Distribution centers and warehouses upgrade technology to manage supplies
A Pittsburgh-based logistics firm is upgrading one of its warehouses in Fredericksburg, Lebanon County, to include some of the most state-of-the-art technology available.A Pittsburgh-based logistics firm is upgrading one of its warehouses in Fredericksburg, Lebanon County, to include some of the most state-of-the-art technology available.
Genco, which operates 27 million square feet of warehouse space in North America, has numerous warehouses in Cumberland, Dauphin and Lebanon counties. The company’s 550,000-square-foot facility in Fredericksburg is being equipped with robotics, expanded radio frequency identification capabilities and hands-free voice technology to enable workers to process and pack orders more quickly and accurately, said Pete Rector, Genco’s vice president of research and development.
Genco executives would not state the price of the Fredericksburg project or who occupies the building.
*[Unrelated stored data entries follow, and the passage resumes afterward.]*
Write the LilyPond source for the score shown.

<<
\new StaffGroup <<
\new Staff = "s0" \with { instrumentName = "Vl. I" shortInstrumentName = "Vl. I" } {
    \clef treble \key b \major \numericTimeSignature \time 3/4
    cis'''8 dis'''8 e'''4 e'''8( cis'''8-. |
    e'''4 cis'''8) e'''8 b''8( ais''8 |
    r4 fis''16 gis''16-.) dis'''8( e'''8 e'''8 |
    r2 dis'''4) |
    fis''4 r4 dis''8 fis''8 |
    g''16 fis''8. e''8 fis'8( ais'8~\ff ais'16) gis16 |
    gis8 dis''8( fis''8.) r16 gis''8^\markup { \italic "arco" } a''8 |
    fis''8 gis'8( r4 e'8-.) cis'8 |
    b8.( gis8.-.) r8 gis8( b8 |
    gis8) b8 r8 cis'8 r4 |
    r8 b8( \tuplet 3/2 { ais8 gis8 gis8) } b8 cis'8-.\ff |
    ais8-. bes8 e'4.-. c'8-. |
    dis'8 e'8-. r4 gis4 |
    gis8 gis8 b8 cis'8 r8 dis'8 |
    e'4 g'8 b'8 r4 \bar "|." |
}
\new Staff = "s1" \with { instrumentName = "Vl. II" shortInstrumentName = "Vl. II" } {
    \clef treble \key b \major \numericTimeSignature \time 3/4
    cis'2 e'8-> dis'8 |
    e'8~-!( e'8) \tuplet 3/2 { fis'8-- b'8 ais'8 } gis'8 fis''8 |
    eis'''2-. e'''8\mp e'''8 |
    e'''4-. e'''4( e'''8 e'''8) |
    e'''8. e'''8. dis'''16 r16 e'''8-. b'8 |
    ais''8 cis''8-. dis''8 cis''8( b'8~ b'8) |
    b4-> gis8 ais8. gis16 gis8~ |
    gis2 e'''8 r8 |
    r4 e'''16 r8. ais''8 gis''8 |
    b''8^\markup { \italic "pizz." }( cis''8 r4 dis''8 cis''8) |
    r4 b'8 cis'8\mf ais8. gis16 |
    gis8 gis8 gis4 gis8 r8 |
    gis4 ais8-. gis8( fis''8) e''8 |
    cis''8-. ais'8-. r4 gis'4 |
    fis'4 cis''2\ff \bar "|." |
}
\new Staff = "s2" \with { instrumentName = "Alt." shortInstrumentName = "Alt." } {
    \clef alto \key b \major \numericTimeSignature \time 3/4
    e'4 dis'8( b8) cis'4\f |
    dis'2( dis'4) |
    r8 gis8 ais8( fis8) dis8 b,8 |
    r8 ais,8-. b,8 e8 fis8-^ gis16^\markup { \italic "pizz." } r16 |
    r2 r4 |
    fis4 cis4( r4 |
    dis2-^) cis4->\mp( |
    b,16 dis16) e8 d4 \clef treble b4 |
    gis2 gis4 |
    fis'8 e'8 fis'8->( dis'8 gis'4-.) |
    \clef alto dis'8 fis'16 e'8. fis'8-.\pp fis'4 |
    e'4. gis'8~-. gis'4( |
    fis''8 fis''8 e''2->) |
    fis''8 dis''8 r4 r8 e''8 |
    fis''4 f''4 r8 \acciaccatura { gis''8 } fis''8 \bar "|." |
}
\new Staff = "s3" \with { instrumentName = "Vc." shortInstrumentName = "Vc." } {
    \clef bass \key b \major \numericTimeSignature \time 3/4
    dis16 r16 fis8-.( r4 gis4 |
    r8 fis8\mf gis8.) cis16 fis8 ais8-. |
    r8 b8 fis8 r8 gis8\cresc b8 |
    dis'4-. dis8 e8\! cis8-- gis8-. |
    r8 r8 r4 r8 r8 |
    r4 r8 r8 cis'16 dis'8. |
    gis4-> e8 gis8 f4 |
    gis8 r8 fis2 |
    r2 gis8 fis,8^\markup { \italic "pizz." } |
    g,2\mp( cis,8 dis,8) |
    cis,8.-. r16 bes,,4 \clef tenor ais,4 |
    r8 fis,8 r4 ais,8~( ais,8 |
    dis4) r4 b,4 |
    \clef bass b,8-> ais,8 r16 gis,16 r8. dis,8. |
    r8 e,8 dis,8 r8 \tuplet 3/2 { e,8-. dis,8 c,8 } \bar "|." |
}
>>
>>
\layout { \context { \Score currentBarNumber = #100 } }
Genco will spend about $5 million on similar technological upgrades in its warehouses this year in an effort to offer its customers the most cutting-edge technology available, Rector said.
National logistics companies such as Genco are using more high-tech methods to manage an increasingly complex global supply chain, logistics professionals said.
Much of that change is being led by large U.S. retailers that are
purchasing more goods from manufacturers in China and other countries, said Arthur St. Onge, founder of the St. Onge Co. in Springettsbury Township, York County.
That engineering firm offers supply-chain consultation and warehouse design to businesses such as The Ikea Group, Dell Computer Corp. and Amazon.com Inc. St. Onge has offices in China and Dubai, United Arab Emirates.
“The process of getting material managed and delivered to retail shops and consumers is much more complicated and sophisticated today,” St. Onge said. “The supply chain has been elongated. Now, goods have to travel 7,000 miles and go through ports. It’s a complex process.”
Doug Thomas, assistant professor of supply-chain management at Penn State University, said an increasing number of logistics firms are devoting more time and money to making warehouse workers more productive.
“Warehouses tend to have high worker turnover, so some of these methods might help retain workers,” Thomas said.
St. Onge and Thomas said more companies are implementing RFID technology, which uses radio waves to identify products. The technology is still in its initial stages but is becoming more prevalent because of its use in the military and at retail companies such as Wal-Mart Stores Inc. and Target Corp.
More of St. Onge’s clients also are using robotic systems to transport goods across thousands of feet of warehouse to employees who pack the items for shipment. That saves time and energy for workers who had to drive forklifts to find a specific pallet and bring the product back to be packed.
New computer software also is being employed that can determine how much product a retailer has and how much should be shipped.
The hands-free voice technology Genco uses is a headset that that tells workers where to go in the warehouse and what items to bring back to be packed. Meanwhile, their hands and eyes are free.
“Once the employees use those headsets, they wouldn’t go back to the hand-held method for the world,” Rector said.
The new technology is expected to more than double productivity at Genco’s Fredericksburg facility. That means the site will need fewer employees, and the warehouse probably will go from three shifts to two shifts. Some employees who normally leave through attrition will not be replaced.
“Ultimately, there will be fewer employees in the facility,” Rector said. No layoffs are planned.
While larger logistics firms are employing new technology, plenty of mid-range and smaller companies still are doing business the way they have for decades, Thomas said.
Kinard Warehousing Inc. in West York has not rushed to implement new methods such as RFID, said Bill Muller, warehouse manager. The York County company serves about 25 customers in its 166,000-square-foot building.
But Muller is shopping for a couple of hand-held scanners to accommodate his clients’ increasing use of technology. The scanners will cost about $1,000 each.
“We’ve evolved into these accounts that (are using) a lot of bar-coded material. We had to keep up,” Muller said.